Let $\lambda(A)$ be the Lebesgue measure of $A$. There exists an interval $I$ such that $\lambda(E \cap I) / \lambda(I) < 1-\epsilon$

(Not mentioned in title but $\epsilon$ is a number greater than $0$ and $E$ a Lebesgue measurable subset of $\mathbb{R}^n$.) I know a question equivalent to this one has been asked (here). But it was not answered. Also my thinking is a bit different. So I would love to get some help on this problem. So far I've got:

$$\frac{\lambda(E \cap I)}{\lambda(I)} > 1- \epsilon \iff \frac{\lambda(I)-\lambda(E\cap I)}{\lambda(I)} < \epsilon$$

And also, a theorem states that, for all $\epsilon$ there exists a closed set $F\subset E$ such that $\lambda(E\setminus F) < \epsilon$ so it would sufice to prove that there exists an interval $I$ such that $$\frac{\lambda(I)-\lambda(E\cap I)}{\lambda(I)}<\lambda(E\setminus F).$$ I'm not sure if this helps me much but any help is appreciated. What would you do?

Solution 1:

The statement is false. For example, $\mathbb{R}$ is Lebesgue measurable but $\frac{\lambda(I\cap \mathbb{R})}{\lambda(I)}=1\not< 1-\epsilon.$

(restriction to proper subset of $\mathbb{R}$ behave as $\mathbb{R}$ since $\mathbb{R}\setminus \{0\}$.)

I can prove it when $\overline{E}\neq \mathbb{R}.$

If $\epsilon \geq 1$, it does not make any sense. Thus, let's assume that $0<\epsilon<1$.

But it is trivial.

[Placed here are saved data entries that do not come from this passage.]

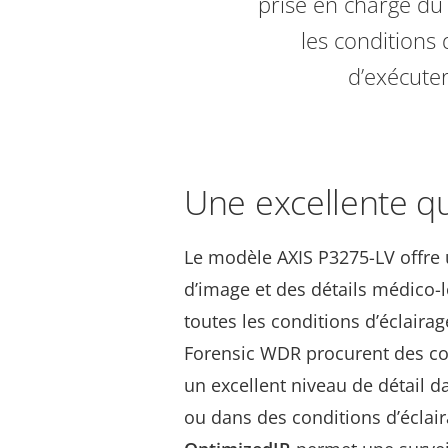
prise en charge du
les conditions 
d’exécute
Une excellente qu
Le modèle AXIS P3275-LV offre 
d’image et des détails médico-
toutes les conditions d’éclairage
Forensic WDR procurent des co
un excellent niveau de détail d
ou dans des conditions d’éclaira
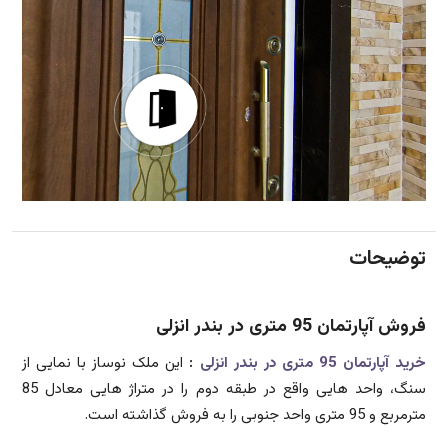
توضیحات
فروش آپارتمان 95 متری در بندر انزلی
خرید آپارتمان 95 متری در بندر انزلی
:
این ملک نوساز با نمایی از
سنگ، واحد هایی واقع در طبقه دوم را در متراژ هایی معادل 85
مترمربع و 95 متری واحد جنوبی را به فروش گذاشته است.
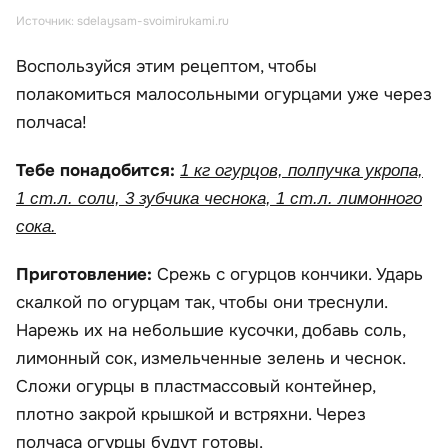
Источник: sdelaysam-svoimirukami.ru
Воспользуйся этим рецептом, чтобы
полакомиться малосольными огурцами уже через
полчаса!
Тебе понадобится:
1 кг огурцов, полпучка укропа,
1 ст.л. соли, 3 зубчика чеснока, 1 ст.л. лимонного
сока.
Приготовление:
Срежь с огурцов кончики. Ударь
скалкой по огурцам так, чтобы они треснули.
Нарежь их на небольшие кусочки, добавь соль,
лимонный сок, измельченные зелень и чеснок.
Сложи огурцы в пластмассовый контейнер,
плотно закрой крышкой и встряхни. Через
полчаса огурцы будут готовы.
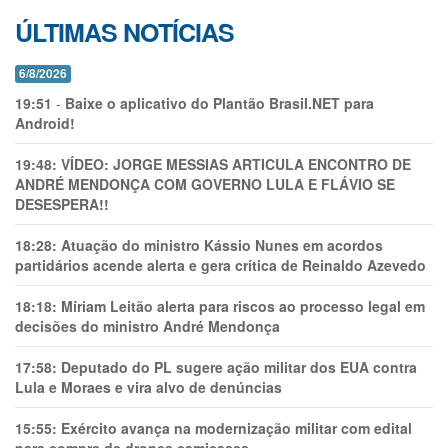
ÚLTIMAS NOTÍCIAS
6/8/2026
19:51
-
Baixe o aplicativo do Plantão Brasil.NET para
Android!
19:48:
VÍDEO: JORGE MESSIAS ARTICULA ENCONTRO DE
ANDRÉ MENDONÇA COM GOVERNO LULA E FLÁVIO SE
DESESPERA!!
18:28:
Atuação do ministro Kássio Nunes em acordos
partidários acende alerta e gera crítica de Reinaldo Azevedo
18:18:
Míriam Leitão alerta para riscos ao processo legal em
decisões do ministro André Mendonça
17:58:
Deputado do PL sugere ação militar dos EUA contra
Lula e Moraes e vira alvo de denúncias
15:55:
Exército avança na modernização militar com edital
para compra de drones camicases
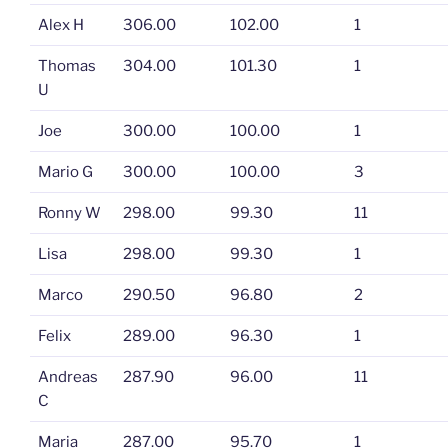
Alex H
306.00
102.00
1
Thomas
304.00
101.30
1
U
Joe
300.00
100.00
1
Mario G
300.00
100.00
3
Ronny W
298.00
99.30
11
Lisa
298.00
99.30
1
Marco
290.50
96.80
2
Felix
289.00
96.30
1
Andreas
287.90
96.00
11
C
Maria
287.00
95.70
1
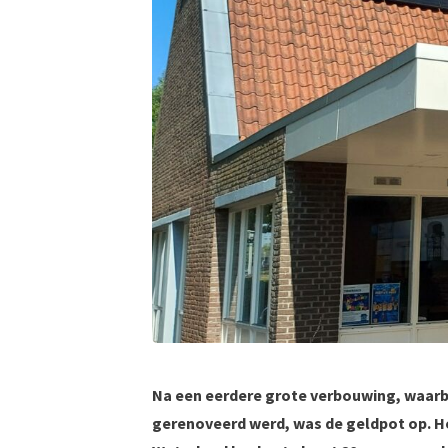
Na een eerdere grote verbouwing, waarbi
gerenoveerd werd, was de geldpot op. H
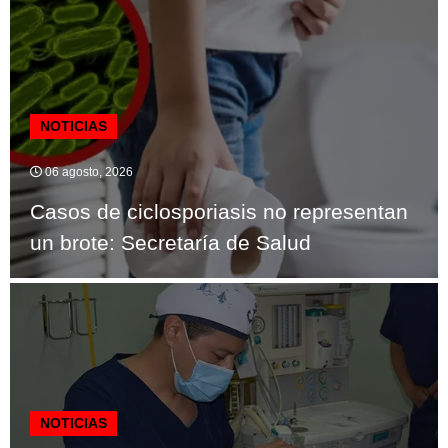
NOTICIAS
06 agosto, 2026
Casos de ciclosporiasis no representan
un brote: Secretaría de Salud
NOTICIAS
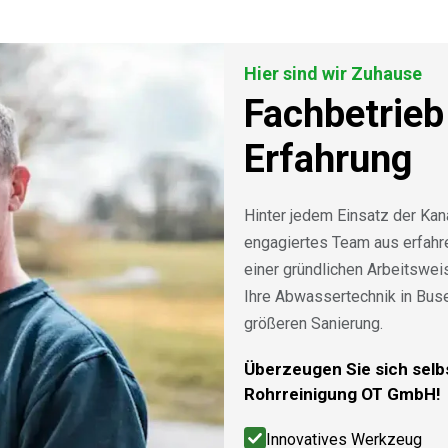
Hier sind wir Zuhause
Fachbetrieb
Erfahrung
Hinter jedem Einsatz der Kan
engagiertes Team aus erfah
einer gründlichen Arbeitswe
Ihre Abwassertechnik in Bus
größeren Sanierung.
Überzeugen Sie sich selbs
Rohrreinigung OT GmbH!
Innovatives Werkzeug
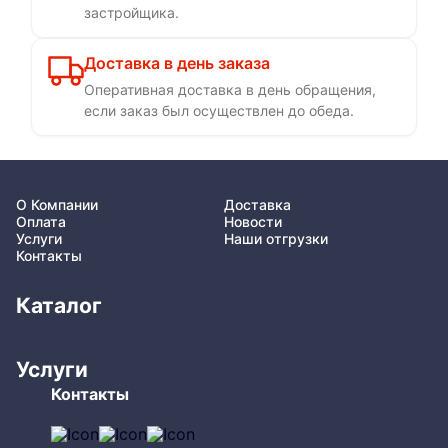
застройщика.
Доставка в день заказа
Оперативная доставка в день обращения,
если заказ был осуществлен до обеда.
О Компании
Доставка
Оплата
Новости
Услуги
Наши отгрузки
Контакты
Каталог
Услуги
Контакты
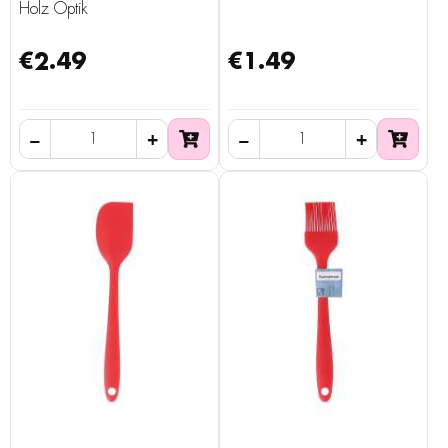
Holz Optik
€2.49
€1.49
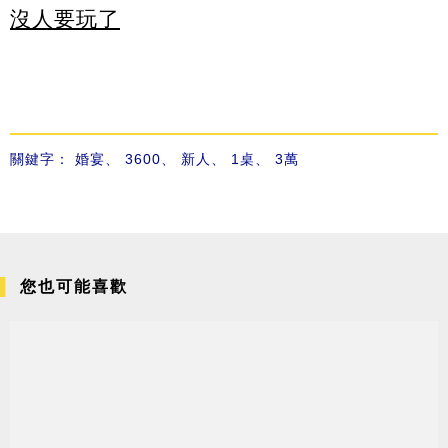
沒人要玩了
關鍵字：
婚宴
、
3600
、
新人
、
1桌
、
3萬
您也可能喜歡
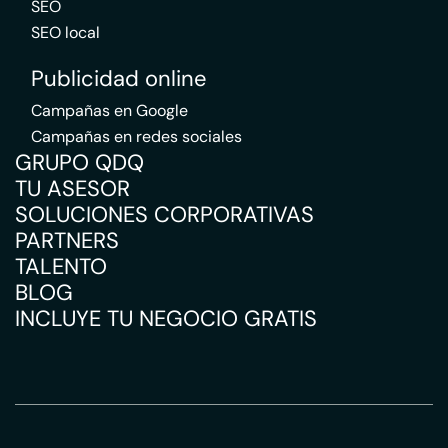
SEO
SEO local
Publicidad online
Campañas en Google
Campañas en redes sociales
GRUPO QDQ
TU ASESOR
SOLUCIONES CORPORATIVAS
PARTNERS
TALENTO
BLOG
INCLUYE TU NEGOCIO GRATIS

Let $A=\overline{E}$ be the closure of $E$, then $A$ is Lebesgue measurable. Then $A^c$ is open. Note that $A^c$ is a countable disjoint union of open intervals. Just choose one of them,(Let's say $I$). Then clearly, $\lambda(E\cap I)=0$ and $\lambda(I)>0$ so clearly $$\frac{\lambda(E\cap I)}{\lambda(I)}=0<1-\epsilon . $$

If you want to prove that

when $E$ is positive Lebesgue measurable set then for any $\epsilon\in (0,1)$, there exists an interval $I$ such that $$\frac{\lambda(E\cap I)}{\lambda(I)}>1-\epsilon,$$

it is a little bit difficult. But the proof is as follow.

Let's assume that the statement is false. Then there exists such $\epsilon $ such that for any interval $I$$$\lambda(E\cap I)\leq (1-\epsilon)\lambda(I).$$

Note that $$\lambda(E)=\inf\left\{\lambda(U): E\subset U \text{ and } U \text{ is open.} \right\}.$$

Thus, there exists open set $U$ such that $E\subset U$ and $$ \lambda(U)<\lambda(E)+\frac{\epsilon}{1-\epsilon}\lambda(E) = \left(\frac{1}{1-\epsilon} \right)\lambda(E)$$

Note that $U$ is countable disjoint union of open intervals $\{I_n\}_{n\in\mathbb{N}}.$

Now observe that

$$\lambda(U)<\frac{1}{1-\epsilon} \sum_{n=1}^{\infty} \lambda(E\cap I_n)\leq \frac{1}{1-\epsilon} \sum_{n=1}^{\infty} (1-\epsilon)\lambda(I_n)=\lambda(U) $$

And note that $\lambda(U)<\lambda(U)$ does not make sense. Thus, it is a contradiction. Therefore, the statement is true.